Creating Kerberized Clusters With Cloudera Director
Using Cloudera Director 2.0 and higher with Cloudera Manager 5.5.0 and higher, you can create and configure Kerberized Cloudera Manager clusters. To launch a Kerberized cluster, edit the configuration file as described below and launch the cluster with Cloudera Director client, using the bootstrap-remote command to send the configuration file to a running Cloudera Director server.
Creating a Kerberized Cluster with the Cloudera Director Configuration File
A sample configuration file for creating Kerberized Cloudera Manager clusters is available on the Cloudera GitHub site: director-scripts/kerberos/aws.kerberos.sample.conf.

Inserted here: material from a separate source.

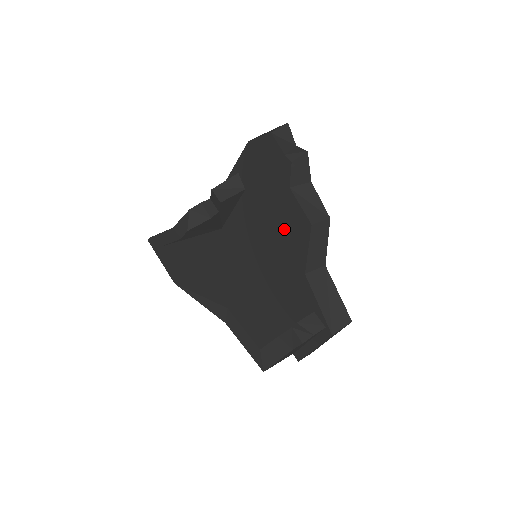
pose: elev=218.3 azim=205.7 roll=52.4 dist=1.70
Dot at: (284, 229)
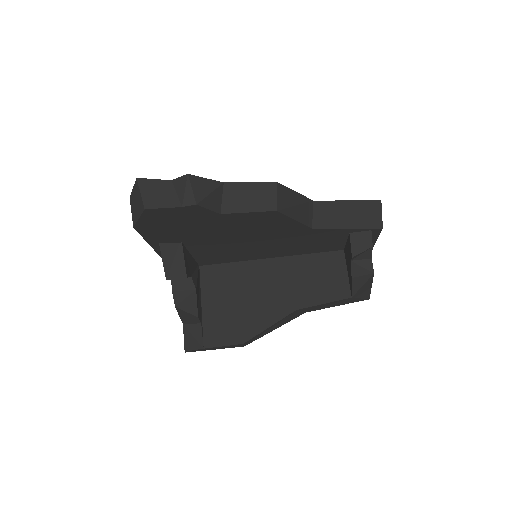
Dot at: (255, 230)
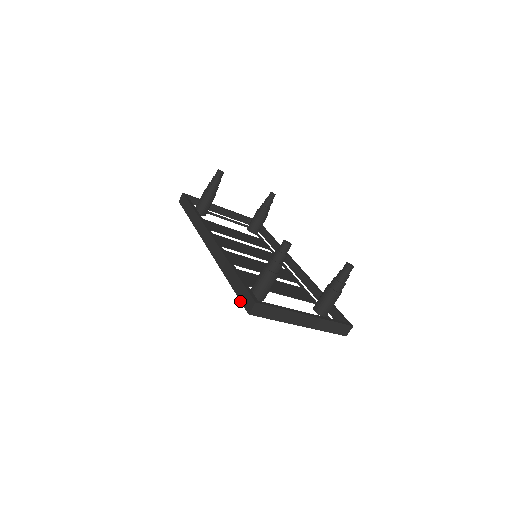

The settings for enabling Kerberos are in the Cloudera Manager section of the configuration file. Provide values for the following configuration settings:
| Configuration setting | Description |
|---|---|
| krbAdminUsername | An administrative Kerberos account with permissions that allow the creation of principals on the KDC that Cloudera Manager will be using. This is typically in the format principal@your.KDC.realm |
| krbAdminPassword | The password for the administrative Kerberos account. |
| KDC_TYPE | The type of KDC Cloudera Manager will use. Valid values are "MIT KDC" and "Active Directory". |
| KDC_HOST | The hostname or IP address of the KDC. |
| SECURITY_REALM | The security realm that the KDC uses. |
| AD_KDC_DOMAIN | The Active Directory KDC domain in the format of an X.500 Directory Specification (DC=domain,DC=example,DC=com). This setting is for Active Directory KDCs only. |
| KRB_MANAGE_KRB5_CONF | Set this to true. This allows Cloudera Manager to deploy Kerberos configurations to cluster instances. The value false is not supported for this configuration setting. |
| KRB_ENC_TYPES | The encryption types your KDC supports. Some of encryption types listed in the sample configuration file require the unlimited strength JCE policy files. |
Other Kerberos configuration options are available to Cloudera Manager. For more information, see Configuring Authentication in the Cloudera Security guide.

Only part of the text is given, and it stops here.